TÉMOIGNAGE D’UN CHRÉTIEN À MAYOTTE
En tant que militaire de la gendarmerie actuellement déplacé à Mayotte, ma mission consiste au maintien de l’ordre public sur cette petite île de l’archipel des Comores, actuellement en proie à de nombreuses difficultés telles que, la pauvreté, l’immigration massive et clandestine, ou même encore les catastrophes climatiques. C’est un premier défi à relever.
Le second lui, est de vivre en tant que chrétien sur une île composée à 95 % de musulmans. En effet, le décor n’a rien à voir avec celui de la métropole. Nos flèches gothiques et le son des cloches ont été remplacées par les minarets et les appels du muezzin. Ici, le jeûne n’est pas celui du carême, mais celui du ramadan. Me voilà donc privé de ce paysage que je chéris tant. Mon jeûne, en ce carême 2025, sera donc celui de la chrétienté.
Malgré les dégâts causés par le cyclone Chido, la seule église catholique de grande-terre, située à Mamoudzou, est restée miraculeusement debout. La messe y est régulièrement célébrée et le moins que l’on puisse dire, c’est qu’elle est haute en couleurs ! Les applaudissements, les danses, les chorales mahoraises et le prêtre qui harangue l’assemblée, contraste avec la misère de l’île. Trop bruyante à mon goût, je préfère la messe célébrée par l’aumonier du régiment militaire, plus propice au recueillement et à l’adoration. Nostalgique de la métropole, elle m’offre une véritable bouffée d’air frais.
Bien qu’il n’y ait pas beaucoup de choix dans la pratique de la foi, cette disette cultuelle ne doit en aucun cas nous décourager ni même nous empêcher de répandre la bonne nouvelle, bien au contraire. Cependant, il faut garder à l’esprit que le statut de militaire rend l’évangélisation délicate auprès de la population. En effet, très facilement identifiable, parfois perçu comme un colon, souvent comme un étranger, le gendarme n’a pas son mot à dire sur le bon fonctionnement de l’île, surtout quand il s’agit d’un sujet aussi sensible que celui de l’identité culturelle. Il risquerait à tort d’être accusé d’ingérence civilisationnelle. Les quelques chrétiens autochtones sont donc les plus légitimes pour convertir leurs frères.

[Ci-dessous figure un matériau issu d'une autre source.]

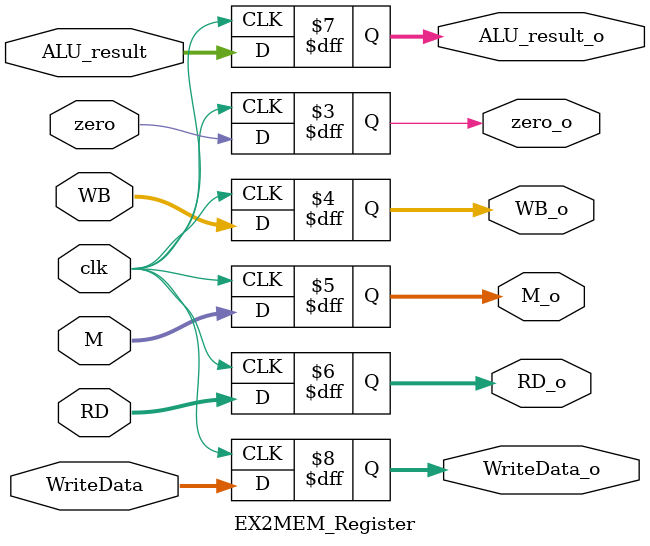
<source format=v>
module EX2MEM_Register(
	input clk,zero,
	input [1:0]WB, //{RegWrite,MemToReg}
	input [2:0]M,  //{Branch,MemRead,MemWrite}
	input [4:0]RD,
	input [31:0]ALU_result,WriteData,
	output reg zero_o,
	output reg [1:0]WB_o,
	output reg [2:0]M_o,
	output reg [4:0]RD_o,
	output reg [31:0]ALU_result_o,WriteData_o);

initial begin

WB_o=0;
M_o=0;
ALU_result_o=0;
WriteData_o=0;
zero_o=0;
RD_o=0;

end

always @(posedge clk)begin

WB_o<=WB;
M_o<=M;
ALU_result_o<=ALU_result;
WriteData_o<=WriteData;
zero_o<=zero;
RD_o<=RD;

end
endmodule 
</source>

Mon travail d’évangélisation se porte alors naturellement vers mes camarades qui, pour la très grande majorité, ne croient pas. En effet, dans mon détachement composé d’environ une quarantaine gendarmes, je suis le seul croyant pratiquant. Pendant plusieurs mois, j’ai par conséquent reçu le même traitement que chaque société humaine inflige aux marginaux. Mais avec le temps, et face à mon opiniâtreté, les railleries et les provocations se sont lentement muées en questionnements sincères et profonds. La seule pratique d’une foi honnête et dénuée de prosélytisme, suffit à interpeler l’entourage. Nul besoin de provoquer le destin. Les discussions au sujet de Dieu émergent naturellement, souvent autour d’un repas ou d’une bière, et sont majoritairement l’initiative des plus jeunes qui, pour la plupart, sont en quête d’ordre et de repères dans un monde qui part à vau-l’eau. À part écouter et répondre au mieux à leurs interrogations, je n’ai rien d’autre à faire.
Voilà donc mon quotidien de chrétien à Mayotte où tant bien que mal j’essaie, comme le disait Saint-François de Sales, de fleurir là où Dieu m’a planté.